Nevertheless, no significant differences in the overall CCI were observed between the SNOMED CT vs. Quan coding algorithms among inpatient visits occurring in either 2013 (MDCD: 3.75 vs. 3.6; and DOD: 3.63 vs. 3.51) or 2018 (MDCD: 4.04 vs. 3.91; and DOD: 4.55 vs. 4.43). Despite a slight increase in patient identification by the SNOMED CT code sets for dementia, renal disease, rheumatic disease and diabetes with chronic complications, no significant difference in the frequency of comorbidities comprising the CCI was observed as indicated by a SMD less than 0.1. These findings reflect the low prevalence of patient records associated with discrepant codes.

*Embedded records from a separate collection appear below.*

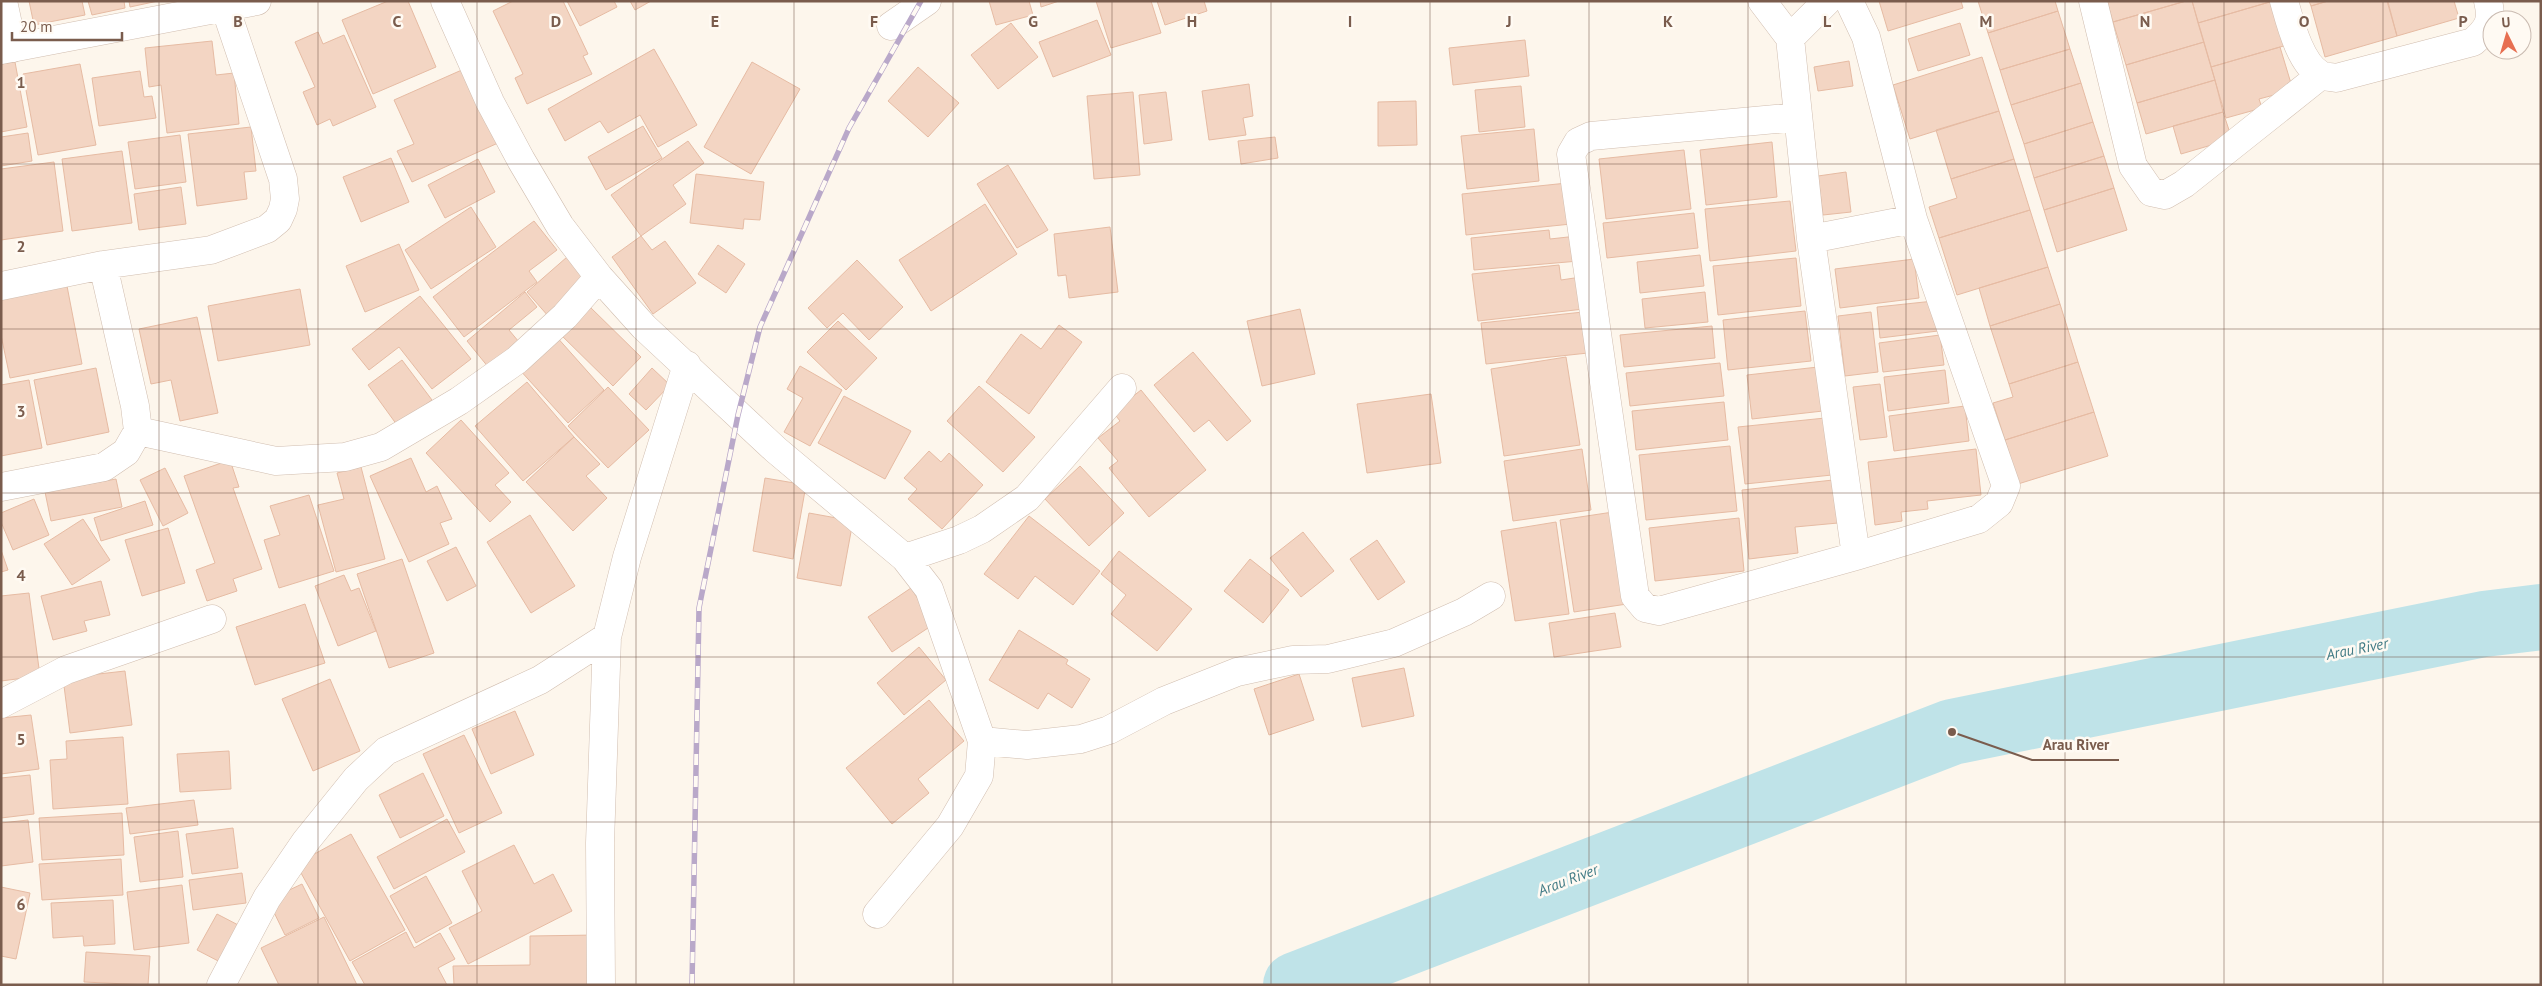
<svg xmlns="http://www.w3.org/2000/svg" width="2542" height="986" viewBox="0 0 2542 986" font-family="'PT Sans',sans-serif">
<rect width="100%" height="100%" fill="#fdf6ec"/>
<g fill="none" stroke-linecap="round" stroke-linejoin="round">
<path stroke="#bfe3e8" stroke-width="66" d="M1296,985L1952,732L2484,624L2541,617"/>
</g>
<path fill="#f3d5c3" stroke="#e6bba3" d="M29,1H82L85,15L34,25Z
M88,1H124L125,8L92,15Z
M129,1H158L130,7Z
M388,1H408L436,67L373,94L342,20Z
M513,1H563L588,54L583,56L592,74L527,104L515,78L523,74L493,11Z
M567,1H614L617,7L580,26Z
M630,1H651L635,10Z
M989,1H1029L1033,15L996,25Z
M1040,1H1059L1041,7Z
M1096,1H1151L1161,33L1111,48Z
M1157,1H1204L1207,11L1165,25Z
M1879,1H1961L1963,8L1888,31Z
M1978,1H2055L2058,11L1988,33Z
M2107,1H2186L2113,22Z
M2186,1H2192L2204,42L2126,65L2113,22Z
M2192,1H2273L2198,23Z
M2273,1L2287,45L2211,67L2198,23Z
M2309,1H2328L2311,6Z
M2328,1H2387L2397,36L2325,57L2311,6Z
M2392,1H2454L2459,18L2397,36L2388,2Z
M2058,11L2070,49L2000,70L1988,33Z
M1097,20L1111,55L1053,77L1039,42Z
M1011,23L1038,57L998,89L971,55Z
M1960,23L1970,55L1918,71L1908,39Z
M318,32L323,44L344,35L376,107L333,126L330,119L317,125L303,92L315,87L295,42Z
M1525,40L1529,76L1453,85L1449,48Z
M212,41L216,75L234,73L239,124L167,133L161,85L149,87L145,48Z
M2204,42L2215,80L2137,103L2126,65Z
M2280,47L2293,90L2259,99L2262,108L2226,118L2211,67Z
M654,49L697,125L658,147L640,115L608,133L600,121L565,141L548,109Z
M2070,49L2081,83L2011,105L2000,70Z
M1982,57L1999,111L1910,139L1893,85Z
M1849,61L1853,86L1818,91L1814,67Z
M15,62L27,127L1,132V64Z
M752,62L800,89L751,174L704,147Z
M80,64L96,145L38,155L23,74Z
M918,67L959,103L928,137L888,101Z
M464,69L498,143L412,182L397,151L414,144L394,100Z
M140,71L144,97L152,96L156,118L99,126L92,78Z
M2215,80L2223,112L2146,134L2137,103Z
M2081,83L2093,122L2024,144L2011,105Z
M1249,84L1253,116L1243,118L1246,135L1209,140L1202,91Z
M1521,86L1525,127L1479,132L1475,90Z
M1133,92L1140,175L1094,179L1087,96Z
M1166,92L1172,140L1144,144L1139,95Z
M1416,101L1417,145L1378,146V102Z
M1999,111L2014,159L1951,179L1936,130Z
M2223,112L2232,139L2181,154L2173,126Z
M2093,122L2104,156L2034,178L2024,144Z
M643,126L662,158L606,190L588,157Z
M251,127L256,171L244,172L247,199L197,206L188,134Z
M1534,129L1539,181L1467,189L1461,136Z
M28,133L32,161L1,166V137Z
M180,135L186,182L135,189L128,142Z
M1275,137L1278,158L1241,164L1238,141Z
M688,141L704,163L673,185L686,204L641,236L611,195Z
M1772,142L1777,197L1706,205L1700,150Z
M1684,150L1691,209L1606,219L1599,159Z
M122,151L132,223L72,231L62,159Z
M2104,156L2114,188L2044,210L2034,178Z
M391,158L409,202L361,222L343,177Z
M478,159L495,192L445,218L428,185Z
M2014,159L2030,210L1939,238L1929,207L1957,198L1951,179Z
M54,162L63,231L1,240V169Z
M1008,165L1048,230L1017,248L977,184Z
M1846,172L1851,212L1823,215L1818,176Z
M696,174L764,182L760,220L744,219L743,229L690,223Z
M1567,183L1571,224L1466,235L1462,194Z
M181,187L186,224L139,230L134,194Z
M2114,188L2127,230L2057,252L2044,210Z
M1790,201L1796,251L1710,261L1705,209Z
M985,204L1017,254L931,311L899,260Z
M471,207L496,247L431,289L405,250Z
M2030,210L2048,267L1957,295L1939,238Z
M1694,213L1698,248L1607,258L1603,223Z
M534,221L557,250L529,271L537,282L464,337L433,297Z
M1110,227L1118,292L1069,298L1066,275L1058,276L1054,234Z
M1549,230L1550,239L1577,236L1579,261L1474,270L1471,238Z
M641,236L652,250L665,241L696,283L653,314L612,257Z
M399,244L419,290L365,312L346,266Z
M718,245L745,264L726,293L698,274Z
M1700,255L1704,286L1640,293L1637,262Z
M567,257L589,282L549,317L527,292Z
M1796,258L1801,306L1718,315L1713,266Z
M1914,259L1919,298L1840,308L1835,269Z
M857,260L903,307L869,340L843,313L827,328L808,308Z
M1559,265L1561,280L1581,277L1584,309L1478,321L1472,274Z
M2048,267L2060,304L1990,326L1979,288Z
M67,286L82,364L10,378L1,335V299Z
M300,289L310,345L218,361L208,306Z
M525,292L537,307L509,330L519,342L489,368L467,341Z
M1705,292L1708,322L1645,328L1642,299Z
M420,296L471,359L432,389L399,347L369,370L352,349Z
M1934,301L1938,331L1880,338L1877,307Z
M2060,304L2078,362L2009,384L1990,326Z
M588,305L641,357L613,386L559,333Z
M1300,309L1315,374L1262,386L1247,321Z
M1805,311L1811,361L1728,370L1723,320Z
M1583,312L1588,353L1486,364L1481,323Z
M1871,312L1878,372L1845,376L1838,316Z
M197,317L218,413L180,421L171,380L151,384L139,329Z
M838,321L877,358L846,390L807,352Z
M1059,325L1082,342L1029,414L986,382L1021,334L1041,349Z
M1712,326L1715,358L1624,367L1620,335Z
M555,335L604,390L568,423L518,368Z
M1940,335L1944,365L1883,372L1879,343Z
M1193,352L1251,421L1227,441L1209,420L1194,432L1154,385Z
M1566,357L1580,445L1504,456L1491,369Z
M402,360L432,400L397,425L368,385Z
M2078,362L2094,412L2005,440L1993,403L2013,397L2009,384Z
M1720,363L1724,396L1630,406L1626,373Z
M800,366L842,390L810,446L784,432L803,398L787,389Z
M1818,367L1823,411L1752,419L1747,375Z
M96,368L109,432L47,445L34,380Z
M652,368L670,385L646,410L629,394Z
M1945,370L1949,403L1888,411L1884,377Z
M29,380L42,448L1,456V385Z
M527,382L574,437L523,481L475,426Z
M1880,384L1887,437L1860,440L1853,387Z
M979,386L1035,437L1003,472L947,421Z
M608,387L649,430L608,468L568,426Z
M1141,390L1206,470L1149,517L1109,468L1118,461L1098,438L1120,421L1113,412Z
M1431,394L1441,463L1367,473L1357,404Z
M844,396L911,431L885,479L818,443Z
M1724,402L1728,440L1636,450L1632,411Z
M1965,406L1969,441L1894,451L1889,416Z
M2094,412L2108,456L2018,484L2005,440Z
M1825,418L1832,475L1745,484L1738,427Z
M461,420L509,473L495,485L511,502L490,522L426,453Z
M574,437L600,464L586,476L607,498L573,531L526,482Z
M1730,446L1737,511L1646,520L1639,455Z
M1582,449L1591,510L1513,521L1504,461Z
M1976,449L1981,495L1927,501L1928,509L1901,512L1902,521L1875,525L1868,462Z
M929,451L941,462L949,453L983,485L942,529L908,499L917,489L904,478Z
M411,458L426,492L437,486L452,519L440,523L449,544L409,562L370,476Z
M230,460L239,487L233,488L262,569L233,579L237,591L207,601L196,570L215,563L184,476Z
M1080,466L1124,513L1089,546L1045,499Z
M361,467L385,559L336,572L318,505L344,499L337,473Z
M165,468L188,513L163,526L140,480Z
M765,478L806,485L793,559L753,551Z
M116,479L122,507L51,521L45,492Z
M1833,480L1838,523L1795,527L1798,553L1749,559L1742,490Z
M309,495L334,571L279,588L264,540L280,535L270,506Z
M34,499L49,535L13,550L1,522V513Z
M145,501L153,525L101,541L94,518Z
M1613,512L1627,604L1574,612L1560,520Z
M809,513L853,521L841,586L797,578Z
M530,515L575,586L531,613L487,542Z
M1029,516L1100,571L1073,605L1035,576L1018,599L984,574Z
M1739,518L1744,571L1655,581L1649,528Z
M83,519L110,560L72,585L44,544Z
M1556,522L1569,614L1515,621L1501,531Z
M168,528L185,583L142,596L125,540Z
M1303,532L1334,571L1301,597L1270,558Z
M1377,540L1405,582L1378,600L1350,559Z
M456,547L476,586L447,601L427,561Z
M1,550L8,570L1,572Z
M1119,551L1192,609L1157,651L1111,614L1126,595L1101,574Z
M402,559L434,653L389,668L357,574Z
M1250,559L1289,590L1263,623L1224,591Z
M344,575L351,591L359,588L376,631L338,646L315,586Z
M101,581L110,615L84,621L87,631L53,640L41,596Z
M911,588L934,624L892,652L868,617Z
M29,593L40,676L1,681V596Z
M305,604L325,663L255,685L236,627Z
M1615,613L1621,647L1554,657L1549,623Z
M1019,630L1068,660L1066,664L1090,679L1072,708L1048,693L1038,709L989,680Z
M919,647L946,680L904,715L877,683Z
M1404,668L1414,716L1362,727L1352,678Z
M125,671L132,725L70,733L63,678Z
M1299,674L1314,720L1269,735L1254,689Z
M330,679L360,751L313,771L282,699Z
M929,700L964,741L918,779L929,793L892,824L846,768Z
M515,711L534,755L491,774L472,729Z
M31,715L39,769L1,774V718Z
M464,735L502,813L459,833L423,754Z
M123,737L128,804L53,809L50,760L67,759L66,741Z
M229,751L231,789L180,792L177,754Z
M423,773L444,816L400,838L379,795Z
M30,775L34,814L1,818V778Z
M194,800L198,825L130,834L126,808Z
M122,813L124,855L42,860L39,818Z
M447,819L465,852L394,889L377,857Z
M28,820L33,862L1,866V823Z
M233,828L238,868L192,874L186,834Z
M178,831L183,877L140,882L134,837Z
M351,834L405,930L350,961L296,864Z
M514,845L534,884L553,874L572,911L468,964L449,928L482,911L462,871Z
M121,859L123,895L42,900L39,864Z
M242,873L246,903L193,910L189,880Z
M426,876L452,923L416,943L390,896Z
M302,884L319,918L285,935L268,900Z
M182,885L189,943L134,950L127,892Z
M1,887L30,893L16,959L1,956Z
M113,900L115,944L84,946L83,936L53,938L51,903Z
M217,914L244,928L224,964L197,950Z
M324,917L357,985H279L261,948Z
M406,932L414,948L440,933L455,959L438,968L447,985H365L352,962Z
M596,935L597,985H454L453,966L530,965V936Z
M86,952L150,956L148,985L84,982Z"/>
<g fill="none" stroke-linecap="round" stroke-linejoin="round">
<defs>
<path id="minor" d="M3,1L13,48
M445,1L490,102L521,160L560,226L599,277L644,327L776,450L905,558L929,589L982,741L979,776L950,826L877,914
M1762,1L1790,38L1811,239L1856,556
M2093,1L2133,166L2151,192L2165,195L2184,184L2321,75
M2284,1C2290,22 2300,64 2321,75C2325,77 2332,77 2336,78L2473,42C2488,29 2493,21 2488,1
M891,26L927,1
M1790,38L1827,1
M1,50L257,1
M1798,117L1591,136L1578,142L1571,154L1635,596L1645,608L1659,611L1856,556L1979,519L1999,503L2006,486L1913,219L1866,37L1849,1
M1811,239L1913,219
M1,286L103,265L211,250L267,229L278,220L283,209L285,199L283,179L223,1
M138,431L276,461L345,457L381,447L459,401L517,360L565,316L599,277
M1,487L104,467L126,452L138,431L135,406L103,265
M905,558L959,540L982,529L1027,498L1122,388
M1,704L66,670L212,619
M982,741L1027,745L1081,739L1109,730L1164,701L1237,672L1293,660L1328,659L1394,643L1464,612L1491,596
M221,985L267,898L306,841L356,779L386,751L540,680L607,637L627,557L687,365
M601,985L600,843L607,637"/>
</defs>
<use href="#minor" stroke="#d1beb0" stroke-width="29"/>
<use href="#minor" stroke="#fff" stroke-width="28"/>
<defs>
<path id="rail" d="M692,985L699,608L738,415L760,327L849,128L921,1"/>
</defs>
<use href="#rail" stroke="#b9a8c9" stroke-width="5.5"/>
<use href="#rail" stroke="#fffaf3" stroke-width="4" stroke-dasharray="11" stroke-linecap="butt"/>
</g>
<path fill="none" stroke="#7a5c4d" stroke-width="1" stroke-opacity="0.55" d="M159,1V985M318,1V985M477,1V985M636,1V985M794,1V985M953,1V985M1112,1V985M1271,1V985M1430,1V985M1589,1V985M1748,1V985M1906,1V985M2065,1V985M2224,1V985M2383,1V985M1,164H2541M1,329H2541M1,493H2541M1,657H2541M1,822H2541"/>
<g text-anchor="middle" stroke-width="5" stroke-linejoin="round" paint-order="stroke">
<g font-size="15" font-style="italic" fill="#437c86" stroke="#fffaf3">
<text transform="translate(2357 649) rotate(-11)" y="5">Arau River</text>
<text transform="translate(1568 880) rotate(-21)" y="5">Arau River</text>
</g>
</g>
<g font-size="16" text-anchor="middle" font-weight="bold" fill="#7a5c4d" stroke="#fffaf3" stroke-width="5" stroke-linejoin="round" paint-order="stroke">
<text x="238" y="27">B</text>
<text x="397" y="27">C</text>
<text x="556" y="27">D</text>
<text x="715" y="27">E</text>
<text x="874" y="27">F</text>
<text x="1033" y="27">G</text>
<text x="1192" y="27">H</text>
<text x="1350" y="27">I</text>
<text x="1509" y="27">J</text>
<text x="1668" y="27">K</text>
<text x="1827" y="27">L</text>
<text x="1986" y="27">M</text>
<text x="2145" y="27">N</text>
<text x="2304" y="27">O</text>
<text x="2463" y="27">P</text>
<text x="21" y="88">1</text>
<text x="21" y="252">2</text>
<text x="21" y="417">3</text>
<text x="21" y="581">4</text>
<text x="21" y="745">5</text>
<text x="21" y="910">6</text>
</g>
<path fill="none" stroke="#7a5c4d" stroke-width="2" d="M1952 732L2032 760H2119"/>
<circle fill="#7a5c4d" stroke="#fffaf3" stroke-width="2" cx="1952" cy="732" r="5"/>
<g font-size="15" text-anchor="middle" font-weight="bold" fill="#7a5c4d" stroke="#fffaf3" stroke-width="5" stroke-linejoin="round" paint-order="stroke">
<text x="2076" y="750">Arau River</text>
</g>
<rect width="2542" height="986" fill="none" stroke="#7a5c4d" stroke-width="5"/>
<g transform="translate(2507 35) rotate(355)"><circle r="24" fill="#fffaf3" stroke="#cabbb1"/>
<path d="M0-4L9 19L0 12L-9 19Z" fill="#e76f51"/>
<text y="-8" font-size="14" font-weight="bold" text-anchor="middle" fill="#7a5c4d">U</text>
</g>
<path d="M12 32v8h110v-8" fill="none" stroke="#7a5c4d" stroke-width="2.5"/>
<text x="20" y="32" font-size="15" fill="#7a5c4d" stroke="#fffaf3" stroke-width="4" paint-order="stroke">20 m</text>
</svg>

In contrast, the currently implemented OHDSI adaptation has been associated with a higher average CCI as compared to the Quan adaptation by both Fortin et al. and Viernes et al.7,8 Specifically, Fortin et al. found several comorbid conditions identified in over 5% of the study population by either only the OHDSI coding algorithm (chronic pulmonary disease, diabetes with chronic complications, renal disease, and malignancy) or only the Quan adaptation (peripheral vascular disease, chronic pulmonary disease, and mild liver disease).7 Viernes et al. hypothesized the higher average CCI was associated the mapping of the OHDSI SNOMED CT coding algorithm to additional ICD codes although the current study indicates the impact of discrepant codes on the CCI is also a function of the prevalence of each respective discrepant code observed in the study population.8
The performance between coding algorithms in predicting one-year mortality among hospitalized patients was comparable. However, as indicated by the c-statistic, the predictive performance of the CCI fluctuated between data sources and by calendar year. It follows the impact of data source, vocabulary, and time-dependent effects on the performance of the CCI were consistent between the newly adapted SNOMED CT and Quan coding algorithms in the current study.
Limitations
The current study was subject to limitations. First, MDCD and DOD do not contain complete capture of patient deaths. As such, the predictive performance of models may have been underestimated. However, the degree of underestimation was expected to be consistent between models thereby preserving the validity of comparisons of performance between models. Second, the SNOMED CT coding algorithm was validated in two large U.S. administrative claims databases. Estimates of predictive performance of the CCI may not be generalizable to other healthcare databases. Nevertheless, in practice, the CCI is most frequently used as a measure of disease burden as opposed to a predictor of one-year mortality. Third, new releases to SNOMED CT are published every 6 months, and, consequently, additional differences between coding algorithms for the CCI may surface over time. Although the newly proposed SNOMED CT coding algorithm represents a significant advancement in terms of transparency and reproducibility, periodic validation and update of the coding algorithm using the methods outlined in this paper may be warranted.